:: WORK TO COMPLETE ::
A) List every phrase that the commentary on Vietnam's policies places within quotation marks, whether single or double.
B) Transcribe the portion of the commentary on Vietnam's policies that opens with the words containing "In a recent" and closes with "didn’t say how.".
C) Pick up the commentary on Vietnam's policies after its final sentence and continue it.

:: PROVIDED PASSAGE ::
□ □ □ □ □ □ □
In a recent comment at a social web platform, a local politician commented that the reason for the marginal improvements in Vietnam relative to the Philippines had been due to the “effective implementation of their policy”.
While it is true that political policies serve as fundamental framework to social activities, the question that needs to be identified is the kind of policies involved and to what extent the so-called ‘effective implementation’ which results to positive externalities.
For instance, the politician further noted that domestic agricultural issues had signified as a seemingly timeless unresolved imbroglio which needs to be addressed. Unfortunately, he didn’t say how.
Yet in citing Vietnam, what was not elaborated was that the so-called the ‘effective policies’ in agriculture had been the decollectivization or privatization of agricultural lands which served as a crucial step in the transition to a market economy.
□ □ □ □ □ □ □
:: INFORMATION SUPPLIED ::
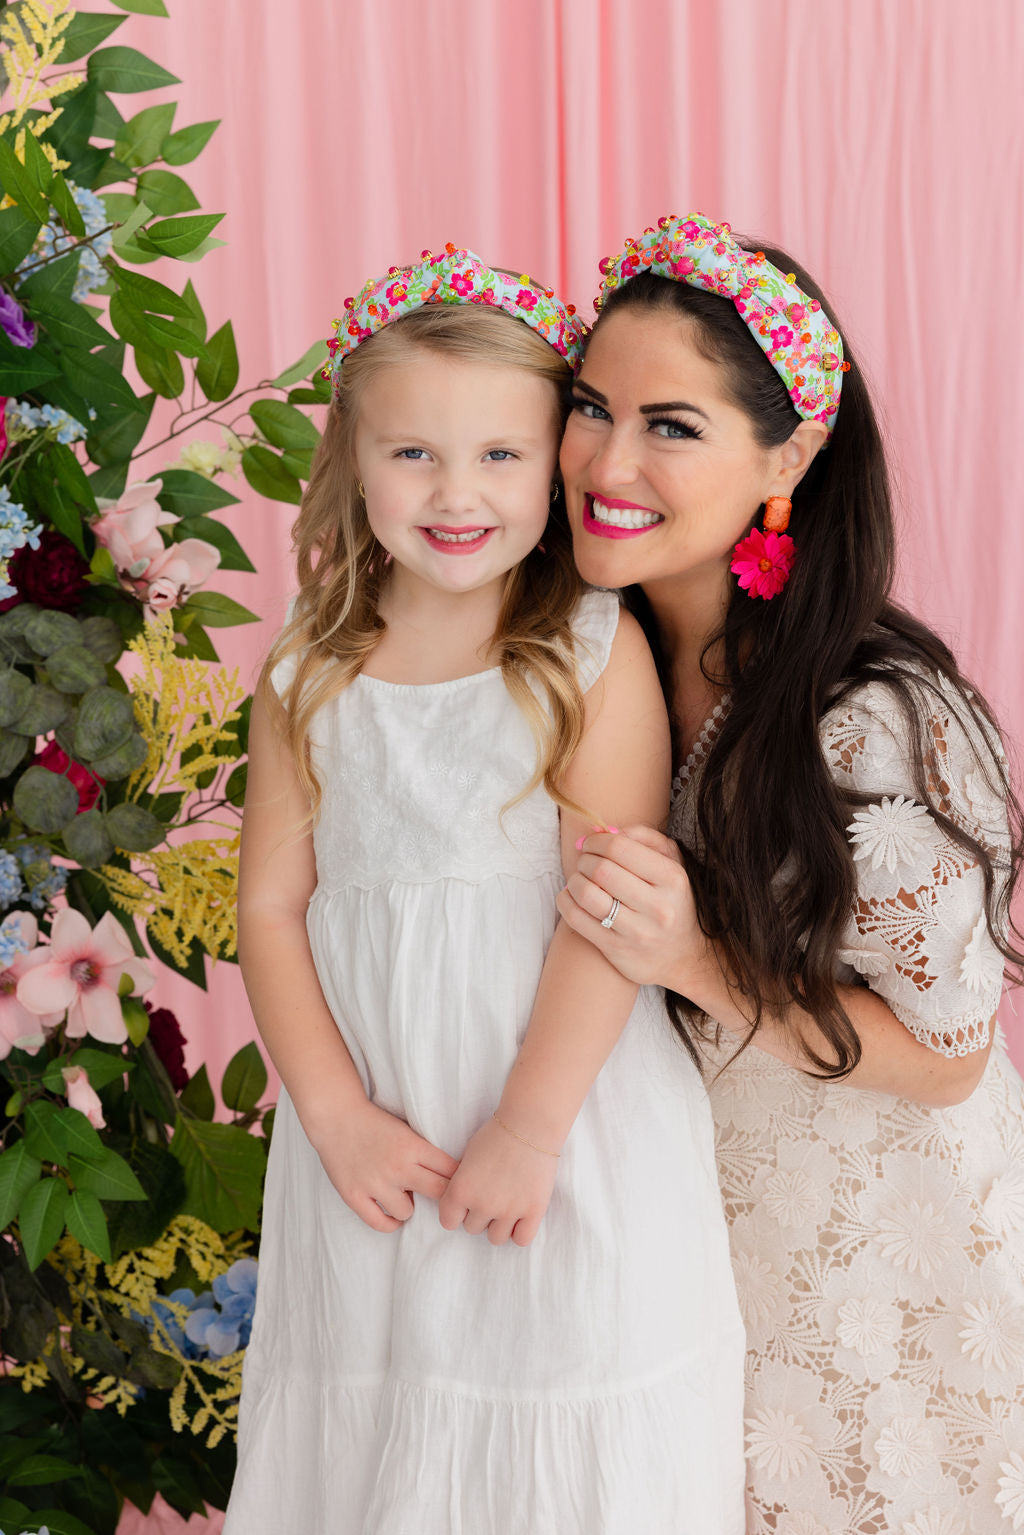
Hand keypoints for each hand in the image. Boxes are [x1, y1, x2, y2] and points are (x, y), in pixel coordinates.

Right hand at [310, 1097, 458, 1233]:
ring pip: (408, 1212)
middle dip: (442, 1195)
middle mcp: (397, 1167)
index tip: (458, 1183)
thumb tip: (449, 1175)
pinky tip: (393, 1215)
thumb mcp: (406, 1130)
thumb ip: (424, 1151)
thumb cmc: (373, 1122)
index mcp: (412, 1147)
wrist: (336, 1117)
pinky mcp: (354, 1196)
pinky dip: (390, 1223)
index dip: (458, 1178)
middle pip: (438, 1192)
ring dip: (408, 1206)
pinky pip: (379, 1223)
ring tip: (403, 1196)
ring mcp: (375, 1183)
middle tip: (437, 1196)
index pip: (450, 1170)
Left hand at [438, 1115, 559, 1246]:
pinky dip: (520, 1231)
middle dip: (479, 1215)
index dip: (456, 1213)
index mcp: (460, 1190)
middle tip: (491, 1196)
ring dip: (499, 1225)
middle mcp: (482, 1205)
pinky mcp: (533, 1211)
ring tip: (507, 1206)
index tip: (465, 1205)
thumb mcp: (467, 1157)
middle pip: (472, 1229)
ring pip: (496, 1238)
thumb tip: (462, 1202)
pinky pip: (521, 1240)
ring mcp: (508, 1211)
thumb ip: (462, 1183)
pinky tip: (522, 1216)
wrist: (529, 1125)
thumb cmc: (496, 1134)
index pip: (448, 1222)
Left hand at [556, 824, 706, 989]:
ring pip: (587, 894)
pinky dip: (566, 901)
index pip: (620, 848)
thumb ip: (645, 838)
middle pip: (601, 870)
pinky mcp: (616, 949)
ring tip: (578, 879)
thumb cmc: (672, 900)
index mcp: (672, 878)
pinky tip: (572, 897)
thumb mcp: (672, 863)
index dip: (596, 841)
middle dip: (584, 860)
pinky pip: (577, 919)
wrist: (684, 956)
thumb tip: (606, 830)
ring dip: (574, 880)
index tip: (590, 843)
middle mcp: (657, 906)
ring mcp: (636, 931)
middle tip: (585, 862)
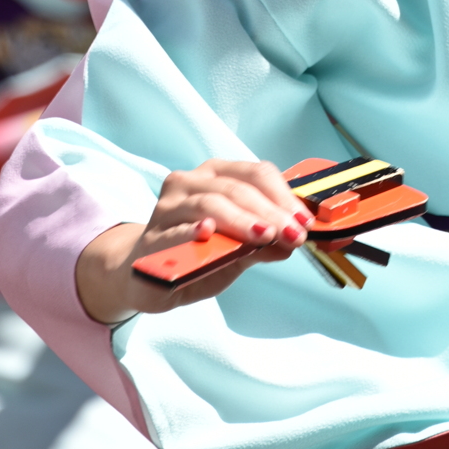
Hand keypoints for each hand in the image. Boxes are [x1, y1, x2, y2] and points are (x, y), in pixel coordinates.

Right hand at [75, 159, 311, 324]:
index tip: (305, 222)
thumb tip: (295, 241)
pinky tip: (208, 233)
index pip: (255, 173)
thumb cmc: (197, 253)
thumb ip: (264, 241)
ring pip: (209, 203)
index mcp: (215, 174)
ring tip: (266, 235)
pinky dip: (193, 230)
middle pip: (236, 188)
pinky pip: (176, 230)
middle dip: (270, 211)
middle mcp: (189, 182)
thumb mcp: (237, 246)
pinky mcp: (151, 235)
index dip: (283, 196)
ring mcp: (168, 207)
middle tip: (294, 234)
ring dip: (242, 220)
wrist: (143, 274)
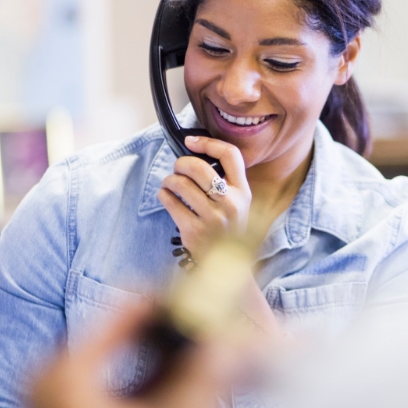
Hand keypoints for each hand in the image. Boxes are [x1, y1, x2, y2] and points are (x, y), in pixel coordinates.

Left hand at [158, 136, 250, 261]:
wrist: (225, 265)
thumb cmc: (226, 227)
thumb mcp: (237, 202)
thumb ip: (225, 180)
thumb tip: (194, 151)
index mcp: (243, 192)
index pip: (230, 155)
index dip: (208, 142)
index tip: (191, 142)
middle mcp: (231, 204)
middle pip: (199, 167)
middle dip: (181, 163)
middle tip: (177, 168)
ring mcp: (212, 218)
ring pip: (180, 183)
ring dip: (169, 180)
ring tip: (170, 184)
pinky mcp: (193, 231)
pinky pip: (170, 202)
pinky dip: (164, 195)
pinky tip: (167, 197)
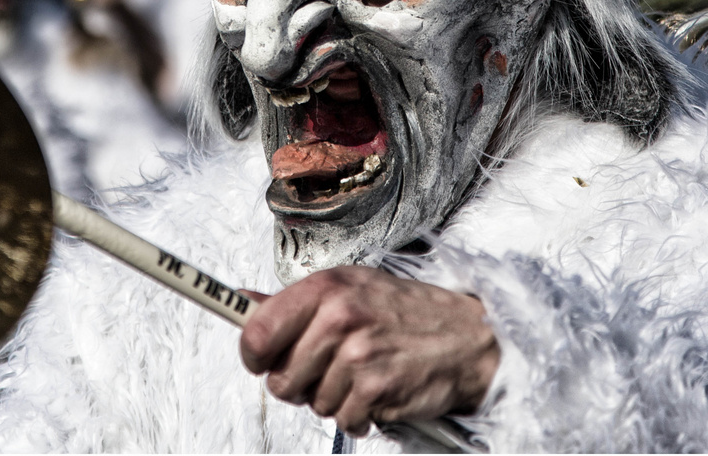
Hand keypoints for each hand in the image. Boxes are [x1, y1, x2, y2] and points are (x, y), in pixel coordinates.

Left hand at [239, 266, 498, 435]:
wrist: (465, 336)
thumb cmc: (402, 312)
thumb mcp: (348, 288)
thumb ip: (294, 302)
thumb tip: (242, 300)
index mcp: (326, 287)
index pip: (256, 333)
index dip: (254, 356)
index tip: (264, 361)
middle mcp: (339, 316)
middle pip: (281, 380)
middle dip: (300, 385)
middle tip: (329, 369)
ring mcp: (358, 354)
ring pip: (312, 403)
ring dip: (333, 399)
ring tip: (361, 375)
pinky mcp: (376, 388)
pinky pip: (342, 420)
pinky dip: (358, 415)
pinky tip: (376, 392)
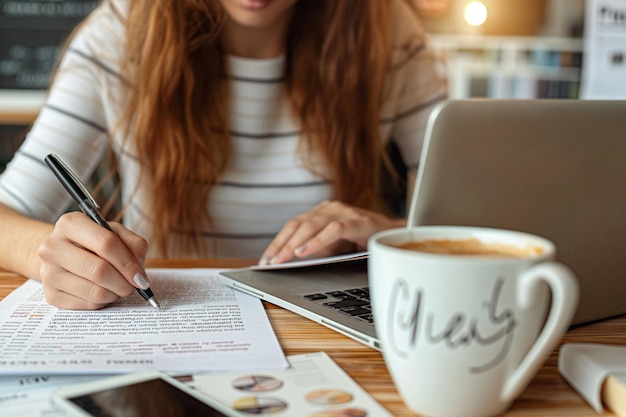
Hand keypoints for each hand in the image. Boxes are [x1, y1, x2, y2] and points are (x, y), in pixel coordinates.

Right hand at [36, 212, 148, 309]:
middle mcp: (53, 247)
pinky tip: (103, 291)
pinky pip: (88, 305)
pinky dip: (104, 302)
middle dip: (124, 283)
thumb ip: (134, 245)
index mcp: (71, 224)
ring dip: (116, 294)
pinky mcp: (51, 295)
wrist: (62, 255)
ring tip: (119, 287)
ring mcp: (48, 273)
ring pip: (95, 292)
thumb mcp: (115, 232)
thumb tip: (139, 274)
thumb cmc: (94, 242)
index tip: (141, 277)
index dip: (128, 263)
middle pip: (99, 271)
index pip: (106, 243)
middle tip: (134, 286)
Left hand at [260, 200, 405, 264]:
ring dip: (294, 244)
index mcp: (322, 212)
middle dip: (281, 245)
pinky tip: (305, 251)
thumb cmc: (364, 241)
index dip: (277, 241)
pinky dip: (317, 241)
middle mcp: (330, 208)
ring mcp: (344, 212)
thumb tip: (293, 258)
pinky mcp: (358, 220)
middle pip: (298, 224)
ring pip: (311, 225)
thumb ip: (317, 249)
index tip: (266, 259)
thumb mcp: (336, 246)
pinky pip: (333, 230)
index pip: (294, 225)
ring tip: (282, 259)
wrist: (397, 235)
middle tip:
□ □ □ □ □ □ □
:: ANSWERS BY TASK ::
A)
“effective implementation of their policy”
‘effective implementation’
‘effective policies’

B)
In a recent comment at a social web platform, a local politician commented that the reason for the marginal improvements in Vietnam relative to the Philippines had been due to the “effective implementation of their policy”.
While it is true that political policies serve as fundamental framework to social activities, the question that needs to be identified is the kind of policies involved and to what extent the so-called ‘effective implementation’ which results to positive externalities.
For instance, the politician further noted that domestic agricultural issues had signified as a seemingly timeless unresolved imbroglio which needs to be addressed. Unfortunately, he didn’t say how.

C)
As World Bank’s Martin Ravallion and Dominique van de Wallel wrote,
Vietnam's land reform of 1988 abandoned the collective farming system that had been introduced in the 1960s. The 1988 Land Law and its key implementation directive-"Resolution 10"-gave individual households long-term use rights over the collectives' land and other resources. Four million hectares of land were thus scheduled for effective privatization.
Opaque generalized political statements frequently leads to confusion. Statements like this would seem mellifluous to hear for the economic ignorant, yet lack the teeth in terms of specific actions.
Essentially, the fundamental reason for the apparent relative policy success of Vietnam is because of the thrust towards trade liberalization or economic freedom, which implies less government interventionism or political meddling in distributing scarce resources. And this runs contrary to the intone of the local politician.
This from McKinsey Quarterly,
Vietnam began to liberalize its economy in the 1980s, when the country’s leaders launched doi moi (or “renovation”). It was only after President Clinton lifted the US trade embargo in 1994, though, that multinationals began to pile in. Since then, Vietnam has taken off. In 2007, it joined the World Trade Organization (WTO)—just in time for the global financial crisis. The country weathered the storm well, posting 5 percent growth in 2009.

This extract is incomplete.